***** PROVIDED DATA *****
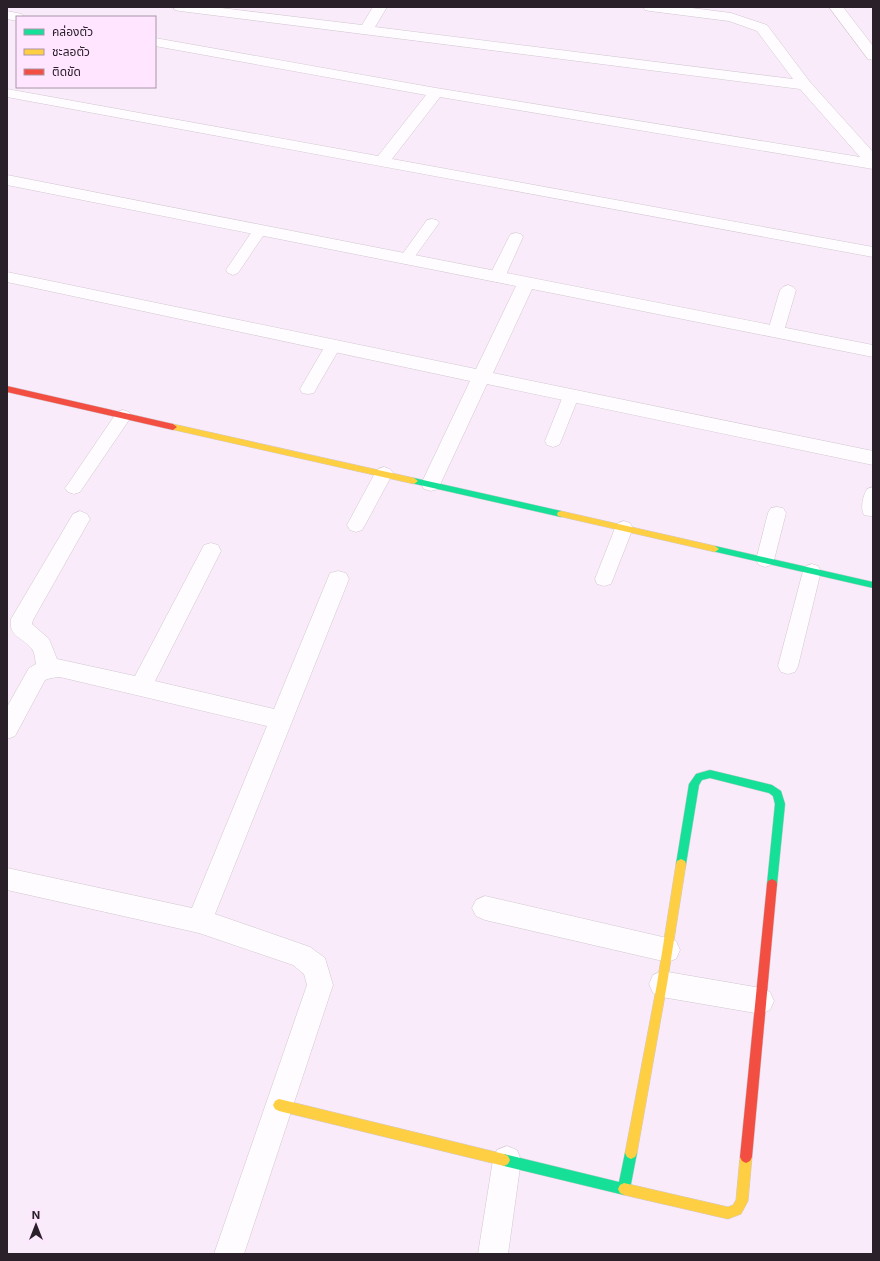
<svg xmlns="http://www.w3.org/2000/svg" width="880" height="1261" font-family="Inter,'Noto Sans Thai',sans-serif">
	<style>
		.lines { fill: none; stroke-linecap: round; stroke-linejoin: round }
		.lane-casing { stroke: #d1c7d1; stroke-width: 1 }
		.street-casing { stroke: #d1c7d1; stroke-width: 1 }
		.fast-casing { stroke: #d1c7d1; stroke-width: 1 }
		.slow-casing { stroke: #d1c7d1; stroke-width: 1 }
		.jam-casing { stroke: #d1c7d1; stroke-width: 1 }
		.lane { fill: #fefcfe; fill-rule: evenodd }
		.street { fill: #fefcfe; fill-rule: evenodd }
		.fast { fill: #16e098; fill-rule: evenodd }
		.slow { fill: #ffcf43; fill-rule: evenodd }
		.jam { fill: #f24e42; fill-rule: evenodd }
	</style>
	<rect width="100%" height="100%" fill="#f9ebf9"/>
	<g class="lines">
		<!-- lane casing -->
		<g class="lane-casing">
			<g id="lane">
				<polygon points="432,219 437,220 439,223 411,262 406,264 401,262 399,259 401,256 427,220"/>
				<polygon points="260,226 265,227 267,230 238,273 233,275 228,273 226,270 228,267 255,227"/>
				<polygon points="516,233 521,234 523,237 505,277 502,280 497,282 492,280 489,277 509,237 511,234"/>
				<polygon points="788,285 793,287 796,290 784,331 782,335 776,336 770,335 768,331 780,290 783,287"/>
				<polygon points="333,341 339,342 341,346 316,389 314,393 308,394 302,393 300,389 325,346 327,342"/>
				<polygon points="571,390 577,392 579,396 561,441 559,445 553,447 547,445 545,441 563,396 565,392"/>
				<polygon points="123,410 129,412 131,416 129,420 80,492 74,494 68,492 65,488 68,484 117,412"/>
				<polygon points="384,467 390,469 393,473 365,525 362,530 356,532 350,530 347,525 375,473 378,469"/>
				<path d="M873,487v29h-3l-6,-1c-4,-8 -1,-19 3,-26z"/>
				<polygon points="777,507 783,508 786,513 774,560 771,565 765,567 759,565 756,560 768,513 771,508"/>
				<polygon points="624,521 630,523 633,528 613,579 611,584 604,586 597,584 595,579 615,528 618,523"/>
				<polygon points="812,564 818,566 821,571 798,666 795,672 788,674 781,672 778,666 803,571 806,566"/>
			</g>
		</g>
		<!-- street casing -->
		<g class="street-casing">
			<g id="street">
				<polygon points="173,7 213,7 362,25 373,7 387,7 375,27 793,79 757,31 729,21 650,11 645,10 643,7 684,7 731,13 767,25 810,82 873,152 873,169 440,97 392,159 873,247 873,257 7,97 7,89 378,156 426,95 155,46 155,38 436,88 860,157 800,89 180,11 175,10"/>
				<polygon points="829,7 843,7 873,46 873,60 868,59"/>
				<polygon points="7,11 22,14 24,17 17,17 17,21 7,19"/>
				<polygon points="7,175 873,345 873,357 532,289 493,373 873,451 873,465 487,384 438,489 431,491 424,489 421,484 470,381 7,282 7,272 476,369 516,286 7,185"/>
				<path d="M80,511l7,3 3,5 -57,101 -1,4 17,15 8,20 78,17 69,-131 7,-2 7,2 3,6 -66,130 119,28 56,-136 8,-2 8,2 3,6 -134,335 95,33 15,11 8,27 -89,269h-30l93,-269 -3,-11 -11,-9 -94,-32 -192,-43v-22l185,40 75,-182 -207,-49 -9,1 -6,2 -30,56 -8,3v-32l22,-39 7,-4c-1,-5 -1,-11 -4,-15 -9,-12 -24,-12 -21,-30l62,-105z"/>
				<polygon points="485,896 667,938 676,941 680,950 676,959 667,962 485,920 476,916 472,908 476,900"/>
				<polygon points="662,971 761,988 770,992 774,1001 770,1010 761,1014 662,997 653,993 649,984 653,975"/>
				<polygon points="507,1146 517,1150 521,1160 508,1254 478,1254 493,1160 497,1150"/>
			</g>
		</g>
		<!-- fast casing -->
		<g class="fast-casing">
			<g id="fast">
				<polygon points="414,478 561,511 565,514 561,517 411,483 410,481 411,479"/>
				<polygon points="715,546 873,582 873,588 712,551 711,549"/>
				<polygon points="710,770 772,785 781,791 785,804 777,884 776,887 772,889 768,887 767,884 775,804 773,796 769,793 710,778 702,780 699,785 686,864 685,867 681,869 677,867 676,864 689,784 696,774"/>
				<polygon points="631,1147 635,1149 637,1153 630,1189 628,1193 624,1195 504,1166 500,1164 498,1160 500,1156 504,1154 619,1182 625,1153 627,1149"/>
			</g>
		</g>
		<!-- slow casing -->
		<g class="slow-casing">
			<g id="slow">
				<polygon points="173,424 414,478 418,481 414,484 170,429 169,427 170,425"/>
				<polygon points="561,511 715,546 719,549 715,552 558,516 557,514 558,512"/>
				<polygon points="681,859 685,861 686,864 667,984 637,1153 635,1157 631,1159 627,1157 625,1153 657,984 676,864 677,861"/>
				<polygon points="279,1099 504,1154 508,1156 510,1160 508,1164 504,1166 279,1111 275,1109 273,1105 275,1101"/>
				<polygon points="746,1151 750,1153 752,1157 748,1201 741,1214 728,1219 624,1195 620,1193 618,1189 620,1185 624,1183 728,1207 733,1205 736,1200 740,1157 742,1153"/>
			</g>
		</g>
		<!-- jam casing -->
		<g class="jam-casing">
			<g id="jam">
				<polygon points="7,386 173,424 177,427 173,430 7,392"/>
				<polygon points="772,879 776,881 777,884 752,1157 750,1161 746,1163 742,1161 740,1157 767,884 768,881"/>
			</g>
		</g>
		<!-- lane -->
		<use href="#lane" class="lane"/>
		<!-- street -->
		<use href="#street" class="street"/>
		<!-- fast -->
		<use href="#fast" class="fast"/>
		<!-- slow -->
		<use href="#slow" class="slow"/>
		<!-- jam -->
		<use href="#jam" class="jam"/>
	</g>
	<!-- border -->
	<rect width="880" height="1261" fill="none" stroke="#292029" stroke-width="16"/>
	<!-- legend -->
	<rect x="16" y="16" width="140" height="72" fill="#ffe5ff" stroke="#a996a9"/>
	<rect x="24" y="29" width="20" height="6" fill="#16e098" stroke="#a996a9"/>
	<text x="52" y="36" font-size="12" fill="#292029">คล่องตัว</text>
	<rect x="24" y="49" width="20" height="6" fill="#ffcf43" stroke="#a996a9"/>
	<text x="52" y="56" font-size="12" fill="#292029">ชะลอตัว</text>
	<rect x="24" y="69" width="20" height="6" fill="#f24e42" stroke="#a996a9"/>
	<text x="52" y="76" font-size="12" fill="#292029">ติดขัด</text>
	<!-- north arrow -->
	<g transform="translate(36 1225)" stroke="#ffe5ff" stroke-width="3" paint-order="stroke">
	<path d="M0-3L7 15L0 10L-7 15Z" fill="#292029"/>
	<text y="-6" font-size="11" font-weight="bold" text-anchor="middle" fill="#292029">N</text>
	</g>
</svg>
*****
# EXERCISE DESCRIPTION
Report, for the data above, every line in which the string "lines" appears.

# SOLUTION
		.lines { fill: none; stroke-linecap: round; stroke-linejoin: round }
	<g class="lines">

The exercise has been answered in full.